How to Avoid a Phishing Scam:
  • If you get an email or pop-up message that asks for personal or financial information, do not reply or click on the link in the message. Legitimate companies don’t ask for this information via email. If you are concerned about your account, contact the organization in the email using a telephone number you know to be genuine, or open a new Internet browser session and type in the company’s correct web address. In any case, don’t cut and paste the link in the message.
  • Don’t email personal or financial information. Email is not a secure method of transmitting personal information. If you initiate a transaction and want to provide your personal or financial information through an organization’s Web site, look for indicators that the site is secure, like a lock icon on the browser’s status bar or a URL for a website that begins “https:” (the “s” stands for “secure”). Unfortunately, no indicator is foolproof; some phishers have forged security icons.

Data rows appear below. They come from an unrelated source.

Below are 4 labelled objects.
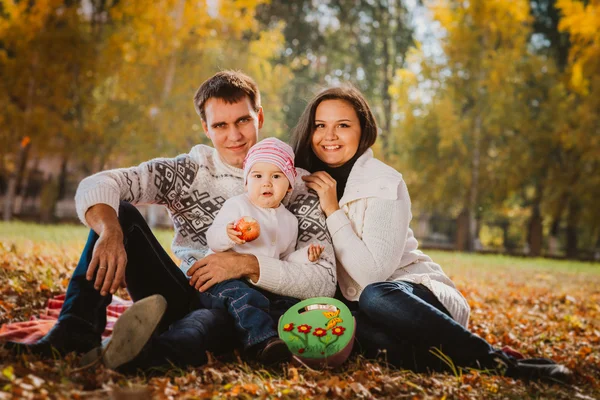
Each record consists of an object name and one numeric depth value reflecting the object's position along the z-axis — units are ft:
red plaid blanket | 10.27
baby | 10.43
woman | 10.61
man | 9.43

  • Review credit card and bank account statements as soon as you receive them to determine whether there are any unauthorized charges. If your statement is late by more than a couple of days, call your credit card company or bank to confirm your billing address and account balances.
  • Be cautious about opening any attachment or downloading any files from emails you receive, regardless of who sent them.

What to Do if You Fall Victim:
  • Contact your financial institution immediately and alert it to the situation.
  • Contact one of the three major credit bureaus if you have disclosed sensitive information in a phishing attack, and discuss whether you need to place a fraud alert on your file, which will help prevent thieves from opening a new account in your name.
Credit bureau’s fraud division:
  • Equifax: 800-525-6285
  • Experian: 888-397-3742
  • TransUnion: 800-680-7289
  • Report all suspicious contacts to the Federal Trade Commission through the Internet at www.consumer.gov/idtheft, or by calling 1-877-IDTHEFT.